Alternatively, if you are looking for a break from the water, make your way to Río Lagartos where flamingos flock and river crocodiles abound; visit Bacalar - known as the lake of seven colours due to the various shades of blue; or visit prime breeding areas for the hawksbill, loggerhead, leatherback, and green turtle (May to October).
Immerse yourself in the surviving Mayan culture of the area and visit remote and untouched Mayan archaeological sites, such as the famous and easily accessible sites of Tulum and Coba, or visit the beautiful and majestic Mayan ruins of Palenque in the Chiapas region. And finally, the colonial city of Mérida is the peninsula’s cultural capital and the local artisans of Izamal will be sure to offer you some souvenirs of your trip.

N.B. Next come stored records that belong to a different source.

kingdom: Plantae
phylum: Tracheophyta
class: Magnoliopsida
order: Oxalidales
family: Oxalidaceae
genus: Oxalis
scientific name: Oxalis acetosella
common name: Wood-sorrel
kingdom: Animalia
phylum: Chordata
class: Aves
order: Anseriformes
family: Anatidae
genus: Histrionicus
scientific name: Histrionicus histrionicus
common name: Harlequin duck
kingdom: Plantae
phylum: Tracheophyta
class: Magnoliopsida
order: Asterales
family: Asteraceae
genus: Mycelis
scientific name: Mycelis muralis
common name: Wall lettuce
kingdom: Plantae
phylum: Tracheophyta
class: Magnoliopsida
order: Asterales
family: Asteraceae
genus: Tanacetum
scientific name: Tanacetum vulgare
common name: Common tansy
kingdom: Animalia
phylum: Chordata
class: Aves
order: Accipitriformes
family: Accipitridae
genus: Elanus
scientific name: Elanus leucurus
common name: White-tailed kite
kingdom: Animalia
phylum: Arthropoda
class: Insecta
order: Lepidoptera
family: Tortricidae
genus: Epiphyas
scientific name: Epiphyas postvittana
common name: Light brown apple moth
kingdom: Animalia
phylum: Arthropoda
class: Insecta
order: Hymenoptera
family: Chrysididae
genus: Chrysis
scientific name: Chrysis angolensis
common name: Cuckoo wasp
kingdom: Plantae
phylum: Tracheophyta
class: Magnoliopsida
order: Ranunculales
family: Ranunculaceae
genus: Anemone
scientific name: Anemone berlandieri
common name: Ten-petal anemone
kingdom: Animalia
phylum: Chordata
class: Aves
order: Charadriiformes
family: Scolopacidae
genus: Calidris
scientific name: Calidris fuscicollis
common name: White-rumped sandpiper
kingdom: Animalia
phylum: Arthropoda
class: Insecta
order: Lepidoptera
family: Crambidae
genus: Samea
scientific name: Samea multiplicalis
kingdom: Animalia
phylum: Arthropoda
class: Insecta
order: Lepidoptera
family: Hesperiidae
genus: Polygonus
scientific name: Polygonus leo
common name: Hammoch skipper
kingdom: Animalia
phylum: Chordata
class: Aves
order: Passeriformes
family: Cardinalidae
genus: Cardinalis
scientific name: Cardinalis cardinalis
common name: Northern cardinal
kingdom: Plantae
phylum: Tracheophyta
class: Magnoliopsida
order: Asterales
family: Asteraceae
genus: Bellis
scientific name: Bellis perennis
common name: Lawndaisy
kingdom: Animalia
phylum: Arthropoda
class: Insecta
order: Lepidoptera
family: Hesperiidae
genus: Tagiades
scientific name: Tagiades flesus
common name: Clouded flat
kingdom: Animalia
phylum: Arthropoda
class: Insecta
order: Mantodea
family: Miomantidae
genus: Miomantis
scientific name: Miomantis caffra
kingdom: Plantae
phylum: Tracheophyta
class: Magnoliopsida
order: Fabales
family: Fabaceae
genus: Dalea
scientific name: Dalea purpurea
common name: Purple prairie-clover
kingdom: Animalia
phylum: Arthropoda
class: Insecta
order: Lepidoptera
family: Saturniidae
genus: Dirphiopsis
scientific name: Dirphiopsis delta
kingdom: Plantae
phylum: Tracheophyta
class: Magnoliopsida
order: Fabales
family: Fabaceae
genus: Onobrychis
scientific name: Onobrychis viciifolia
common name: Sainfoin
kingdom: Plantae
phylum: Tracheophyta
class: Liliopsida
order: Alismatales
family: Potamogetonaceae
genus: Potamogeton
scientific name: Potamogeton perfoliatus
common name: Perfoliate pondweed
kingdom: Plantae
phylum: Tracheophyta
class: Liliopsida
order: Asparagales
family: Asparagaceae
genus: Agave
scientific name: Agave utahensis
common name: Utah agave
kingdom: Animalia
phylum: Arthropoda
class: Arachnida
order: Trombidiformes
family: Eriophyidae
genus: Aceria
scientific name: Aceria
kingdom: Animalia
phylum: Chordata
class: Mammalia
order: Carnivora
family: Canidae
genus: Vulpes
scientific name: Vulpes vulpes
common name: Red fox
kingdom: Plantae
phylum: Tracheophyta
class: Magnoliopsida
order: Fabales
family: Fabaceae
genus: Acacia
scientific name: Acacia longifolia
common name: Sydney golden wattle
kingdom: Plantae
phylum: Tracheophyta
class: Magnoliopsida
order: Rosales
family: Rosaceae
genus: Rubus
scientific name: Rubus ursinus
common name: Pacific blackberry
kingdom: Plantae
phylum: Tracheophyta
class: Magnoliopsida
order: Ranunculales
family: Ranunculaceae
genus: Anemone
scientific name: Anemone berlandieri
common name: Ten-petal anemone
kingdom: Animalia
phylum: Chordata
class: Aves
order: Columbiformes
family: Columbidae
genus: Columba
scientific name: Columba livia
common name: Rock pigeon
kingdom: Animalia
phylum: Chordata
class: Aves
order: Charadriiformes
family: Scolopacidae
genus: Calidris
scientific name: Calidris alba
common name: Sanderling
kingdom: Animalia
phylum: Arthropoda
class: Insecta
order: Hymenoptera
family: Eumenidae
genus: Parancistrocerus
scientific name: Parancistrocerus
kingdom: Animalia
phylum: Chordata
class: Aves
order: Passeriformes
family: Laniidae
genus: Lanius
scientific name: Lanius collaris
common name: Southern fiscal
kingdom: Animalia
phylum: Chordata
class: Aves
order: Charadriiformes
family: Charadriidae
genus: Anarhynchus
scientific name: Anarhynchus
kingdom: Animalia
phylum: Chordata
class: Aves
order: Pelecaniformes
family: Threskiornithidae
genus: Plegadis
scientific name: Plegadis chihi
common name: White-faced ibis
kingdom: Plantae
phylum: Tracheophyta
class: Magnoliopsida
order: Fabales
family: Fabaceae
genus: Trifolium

The facilities at our accommodation are more basic than you are accustomed to - please travel with an open mind and a willingness to adapt to local conditions. Accommodation is in shared (mixed sex) dorm rooms with shared bathroom facilities. There is bottled water available for
cooking and drinking only. Cold water is used for showering and flush toilet facilities. Participants share base duties including cooking, cleaning and other chores. You need to bring your own mosquito net and bedding, for example a thin sleeping bag liner.
If you need additional nights before or after your project, you need to book these separately. Just ask your travel advisor for help!
Most volunteers arrange their flights to arrive at Cancun International Airport the day before the program starts. You can request to be picked up from the airport, but please note that the pick-up service is only available if your flight arrives between 08:00 and 20:00 the day before the start date of the program (Friday). Make sure to send the correct flight arrival and accommodation details to us (the night's accommodation must be booked separately at extra cost). The airport transfer is not booked until you receive a confirmation from us.
Alternatively you can make your own way to the meeting point on the program start date (Saturday). The meeting time is in the morning at 10:00 at Hotel Posada del Amor in Puerto Morelos.
At the end of your program we will arrange for you to be transferred to Puerto Morelos town centre. From here you can make your own way to Cancun Airport or travel further if you wish to explore Mexico a little more. We recommend you do not book a flight out of Cancun until at least 18:00. Please also remember that you need to wait 24 hours between your last dive and flying.
Meals while on project are included. Volunteers prepare their own breakfast. During work days lunch and dinner are prepared by a local cook, on weekends participants cook their own meals. Food is a very basic, mostly a vegetarian diet with meat available about once a week. Breakfast is usually porridge, fruit or cereal, lunch is beans, vegetables, pasta and sauce etc. and a typical evening meal includes lentils, pasta, beans, rice and vegetables. Local restaurants are also an option at your own cost during weekends.
You will have limited access to long-distance communications whilst on the program. Internet is not available on base, but you will be able to reach a store with WiFi within 10 minutes by foot. Please advise family and friends that they may not hear from you on a weekly basis. Mobile/cell phone reception is limited on base. Reception is more reliable in the town of Tulum.